> WHAT YOU SHOULD DO
Lines where the string "führen" appears are to be copied from the entries below.

> THE RECORDS
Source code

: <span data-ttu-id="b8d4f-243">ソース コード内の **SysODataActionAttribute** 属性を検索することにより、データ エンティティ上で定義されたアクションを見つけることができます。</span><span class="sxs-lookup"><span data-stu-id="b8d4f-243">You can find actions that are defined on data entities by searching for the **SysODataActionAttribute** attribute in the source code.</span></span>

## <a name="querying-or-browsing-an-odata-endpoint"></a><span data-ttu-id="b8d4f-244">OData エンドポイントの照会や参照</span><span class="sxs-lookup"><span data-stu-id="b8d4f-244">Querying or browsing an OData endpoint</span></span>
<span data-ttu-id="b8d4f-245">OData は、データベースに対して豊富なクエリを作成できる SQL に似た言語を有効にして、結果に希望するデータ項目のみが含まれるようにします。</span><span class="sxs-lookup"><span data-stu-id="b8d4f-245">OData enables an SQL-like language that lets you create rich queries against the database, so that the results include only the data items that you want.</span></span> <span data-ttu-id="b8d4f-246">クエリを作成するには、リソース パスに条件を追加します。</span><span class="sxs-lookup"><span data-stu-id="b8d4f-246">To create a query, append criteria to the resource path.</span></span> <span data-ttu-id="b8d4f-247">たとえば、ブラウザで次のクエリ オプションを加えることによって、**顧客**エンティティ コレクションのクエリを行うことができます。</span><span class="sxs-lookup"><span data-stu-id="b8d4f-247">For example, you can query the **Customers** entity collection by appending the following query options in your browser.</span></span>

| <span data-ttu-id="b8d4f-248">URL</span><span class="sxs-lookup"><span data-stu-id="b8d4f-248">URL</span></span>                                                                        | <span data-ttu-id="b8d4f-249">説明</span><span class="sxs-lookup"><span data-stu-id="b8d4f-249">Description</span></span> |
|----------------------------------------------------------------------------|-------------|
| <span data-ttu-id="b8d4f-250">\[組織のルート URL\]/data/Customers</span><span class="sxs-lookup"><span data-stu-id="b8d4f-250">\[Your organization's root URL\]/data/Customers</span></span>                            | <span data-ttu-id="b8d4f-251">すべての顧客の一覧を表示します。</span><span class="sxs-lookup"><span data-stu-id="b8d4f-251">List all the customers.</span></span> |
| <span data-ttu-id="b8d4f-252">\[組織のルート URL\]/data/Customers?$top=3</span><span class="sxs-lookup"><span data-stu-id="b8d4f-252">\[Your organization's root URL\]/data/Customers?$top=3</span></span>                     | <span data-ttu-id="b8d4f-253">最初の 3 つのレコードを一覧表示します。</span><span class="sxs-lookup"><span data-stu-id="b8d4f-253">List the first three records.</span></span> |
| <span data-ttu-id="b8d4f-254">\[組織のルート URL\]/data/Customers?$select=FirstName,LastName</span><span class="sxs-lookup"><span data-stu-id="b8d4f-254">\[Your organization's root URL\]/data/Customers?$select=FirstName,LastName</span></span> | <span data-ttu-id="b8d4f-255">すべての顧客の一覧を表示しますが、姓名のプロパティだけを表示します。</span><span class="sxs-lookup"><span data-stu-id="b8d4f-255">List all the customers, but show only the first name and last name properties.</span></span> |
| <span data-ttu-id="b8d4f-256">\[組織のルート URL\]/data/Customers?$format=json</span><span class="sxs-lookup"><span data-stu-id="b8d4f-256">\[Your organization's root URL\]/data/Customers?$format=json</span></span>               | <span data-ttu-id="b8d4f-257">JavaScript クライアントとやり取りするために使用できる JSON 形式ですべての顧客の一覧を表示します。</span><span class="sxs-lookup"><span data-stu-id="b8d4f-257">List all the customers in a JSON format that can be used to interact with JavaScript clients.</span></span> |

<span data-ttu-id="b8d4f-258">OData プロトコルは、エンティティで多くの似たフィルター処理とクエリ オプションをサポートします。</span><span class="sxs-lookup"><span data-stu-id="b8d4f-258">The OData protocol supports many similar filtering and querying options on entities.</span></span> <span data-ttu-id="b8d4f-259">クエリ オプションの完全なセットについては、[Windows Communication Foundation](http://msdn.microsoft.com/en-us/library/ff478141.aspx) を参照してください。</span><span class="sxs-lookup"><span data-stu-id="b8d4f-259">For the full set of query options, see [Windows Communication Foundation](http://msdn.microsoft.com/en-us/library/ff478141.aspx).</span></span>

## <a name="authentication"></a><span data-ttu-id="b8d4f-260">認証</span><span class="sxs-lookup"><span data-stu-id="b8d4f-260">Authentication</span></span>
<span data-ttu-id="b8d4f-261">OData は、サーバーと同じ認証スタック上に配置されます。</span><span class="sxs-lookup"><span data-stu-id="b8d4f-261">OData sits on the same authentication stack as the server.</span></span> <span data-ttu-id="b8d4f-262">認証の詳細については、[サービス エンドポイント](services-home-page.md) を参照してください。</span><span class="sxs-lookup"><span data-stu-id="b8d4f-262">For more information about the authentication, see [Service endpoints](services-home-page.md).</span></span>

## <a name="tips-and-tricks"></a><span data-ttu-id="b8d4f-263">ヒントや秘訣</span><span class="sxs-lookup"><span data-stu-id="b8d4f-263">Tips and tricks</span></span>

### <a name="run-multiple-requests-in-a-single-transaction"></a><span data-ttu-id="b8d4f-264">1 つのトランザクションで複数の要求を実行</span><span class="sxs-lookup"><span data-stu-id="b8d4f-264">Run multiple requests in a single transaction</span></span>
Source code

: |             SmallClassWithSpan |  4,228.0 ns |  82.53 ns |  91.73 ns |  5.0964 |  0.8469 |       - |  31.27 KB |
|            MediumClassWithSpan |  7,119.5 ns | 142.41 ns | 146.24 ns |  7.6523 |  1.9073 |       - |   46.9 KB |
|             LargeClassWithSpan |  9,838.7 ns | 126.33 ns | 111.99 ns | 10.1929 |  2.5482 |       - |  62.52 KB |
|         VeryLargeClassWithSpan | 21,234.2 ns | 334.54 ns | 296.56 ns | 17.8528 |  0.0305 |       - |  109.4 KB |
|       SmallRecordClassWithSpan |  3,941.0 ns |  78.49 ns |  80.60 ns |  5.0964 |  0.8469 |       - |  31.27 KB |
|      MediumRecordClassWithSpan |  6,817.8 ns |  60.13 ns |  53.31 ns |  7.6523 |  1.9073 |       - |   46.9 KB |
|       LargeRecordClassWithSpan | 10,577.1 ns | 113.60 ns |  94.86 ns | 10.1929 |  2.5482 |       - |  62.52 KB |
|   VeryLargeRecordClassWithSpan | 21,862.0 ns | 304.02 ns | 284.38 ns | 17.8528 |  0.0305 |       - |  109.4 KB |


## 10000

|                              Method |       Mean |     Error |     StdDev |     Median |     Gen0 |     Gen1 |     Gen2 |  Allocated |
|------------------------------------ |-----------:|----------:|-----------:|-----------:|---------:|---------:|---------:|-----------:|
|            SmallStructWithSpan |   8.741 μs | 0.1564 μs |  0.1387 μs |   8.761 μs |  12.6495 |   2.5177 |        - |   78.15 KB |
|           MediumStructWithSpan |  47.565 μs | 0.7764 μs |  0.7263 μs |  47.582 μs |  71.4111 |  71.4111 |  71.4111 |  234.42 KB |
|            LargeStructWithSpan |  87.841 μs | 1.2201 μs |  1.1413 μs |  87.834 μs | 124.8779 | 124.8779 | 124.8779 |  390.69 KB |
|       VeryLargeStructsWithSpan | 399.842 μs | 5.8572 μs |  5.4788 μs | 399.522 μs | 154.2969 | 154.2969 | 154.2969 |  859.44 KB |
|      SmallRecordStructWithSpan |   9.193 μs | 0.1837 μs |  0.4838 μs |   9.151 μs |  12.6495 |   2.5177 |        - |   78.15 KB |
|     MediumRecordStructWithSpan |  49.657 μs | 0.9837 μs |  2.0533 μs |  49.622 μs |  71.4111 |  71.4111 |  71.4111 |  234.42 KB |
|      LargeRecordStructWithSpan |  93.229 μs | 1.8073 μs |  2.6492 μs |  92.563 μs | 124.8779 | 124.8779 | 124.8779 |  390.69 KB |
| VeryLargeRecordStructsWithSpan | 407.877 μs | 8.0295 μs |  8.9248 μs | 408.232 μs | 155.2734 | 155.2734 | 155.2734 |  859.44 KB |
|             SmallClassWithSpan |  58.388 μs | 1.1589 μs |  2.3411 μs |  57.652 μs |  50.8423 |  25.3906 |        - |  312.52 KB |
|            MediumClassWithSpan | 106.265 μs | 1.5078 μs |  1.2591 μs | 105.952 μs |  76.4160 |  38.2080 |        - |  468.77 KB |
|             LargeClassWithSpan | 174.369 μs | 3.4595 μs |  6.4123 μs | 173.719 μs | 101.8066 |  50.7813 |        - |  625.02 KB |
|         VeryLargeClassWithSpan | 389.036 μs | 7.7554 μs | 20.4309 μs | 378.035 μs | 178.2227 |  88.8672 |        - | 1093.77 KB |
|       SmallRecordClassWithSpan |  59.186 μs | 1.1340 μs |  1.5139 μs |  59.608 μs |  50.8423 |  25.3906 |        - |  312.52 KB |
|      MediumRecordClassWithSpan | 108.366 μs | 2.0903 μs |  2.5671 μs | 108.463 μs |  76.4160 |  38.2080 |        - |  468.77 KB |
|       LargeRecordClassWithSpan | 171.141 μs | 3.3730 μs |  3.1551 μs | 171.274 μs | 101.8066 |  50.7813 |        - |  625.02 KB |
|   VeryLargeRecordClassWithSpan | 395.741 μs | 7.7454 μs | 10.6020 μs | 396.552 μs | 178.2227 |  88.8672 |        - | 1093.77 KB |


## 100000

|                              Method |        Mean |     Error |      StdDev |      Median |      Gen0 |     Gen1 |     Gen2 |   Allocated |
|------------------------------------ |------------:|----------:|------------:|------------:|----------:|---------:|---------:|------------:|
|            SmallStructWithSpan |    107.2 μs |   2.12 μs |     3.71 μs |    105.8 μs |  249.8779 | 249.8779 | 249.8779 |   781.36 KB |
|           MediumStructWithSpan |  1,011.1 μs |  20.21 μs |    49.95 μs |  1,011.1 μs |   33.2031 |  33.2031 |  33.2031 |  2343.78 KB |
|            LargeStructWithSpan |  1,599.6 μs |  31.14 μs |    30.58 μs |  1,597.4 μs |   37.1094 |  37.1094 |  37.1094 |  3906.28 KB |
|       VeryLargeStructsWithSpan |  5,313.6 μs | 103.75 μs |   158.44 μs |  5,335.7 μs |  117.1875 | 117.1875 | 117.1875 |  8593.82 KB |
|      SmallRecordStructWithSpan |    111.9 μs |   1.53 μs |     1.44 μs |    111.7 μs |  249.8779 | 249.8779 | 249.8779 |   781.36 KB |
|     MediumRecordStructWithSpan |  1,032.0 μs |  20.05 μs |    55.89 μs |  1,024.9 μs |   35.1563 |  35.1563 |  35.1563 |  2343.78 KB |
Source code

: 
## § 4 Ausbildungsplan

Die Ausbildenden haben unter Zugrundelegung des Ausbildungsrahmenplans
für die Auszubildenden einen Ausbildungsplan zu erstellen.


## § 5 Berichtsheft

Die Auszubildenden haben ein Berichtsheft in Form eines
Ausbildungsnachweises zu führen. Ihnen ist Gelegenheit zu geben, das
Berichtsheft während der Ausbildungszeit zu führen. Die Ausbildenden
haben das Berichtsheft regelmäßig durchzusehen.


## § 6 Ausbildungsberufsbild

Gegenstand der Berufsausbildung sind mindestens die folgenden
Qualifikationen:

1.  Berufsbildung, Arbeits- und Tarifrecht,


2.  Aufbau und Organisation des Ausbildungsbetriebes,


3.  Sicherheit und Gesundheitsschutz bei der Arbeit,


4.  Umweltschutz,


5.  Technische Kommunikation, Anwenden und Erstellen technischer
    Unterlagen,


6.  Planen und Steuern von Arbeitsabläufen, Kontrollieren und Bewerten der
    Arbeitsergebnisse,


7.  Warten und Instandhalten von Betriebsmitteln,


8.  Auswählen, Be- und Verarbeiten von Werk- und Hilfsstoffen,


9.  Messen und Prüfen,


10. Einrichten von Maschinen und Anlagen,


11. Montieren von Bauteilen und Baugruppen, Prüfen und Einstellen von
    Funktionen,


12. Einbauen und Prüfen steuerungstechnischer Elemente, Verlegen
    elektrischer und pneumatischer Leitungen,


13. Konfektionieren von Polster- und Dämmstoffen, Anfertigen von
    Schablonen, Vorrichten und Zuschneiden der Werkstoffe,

> SOLUTION FOR THIS PROBLEM
Ausbildungsnachweises zu führen. Ihnen ist Gelegenheit zu geben, das
Berichtsheft während der Ausbildungszeit zu führen. Die Ausbildenden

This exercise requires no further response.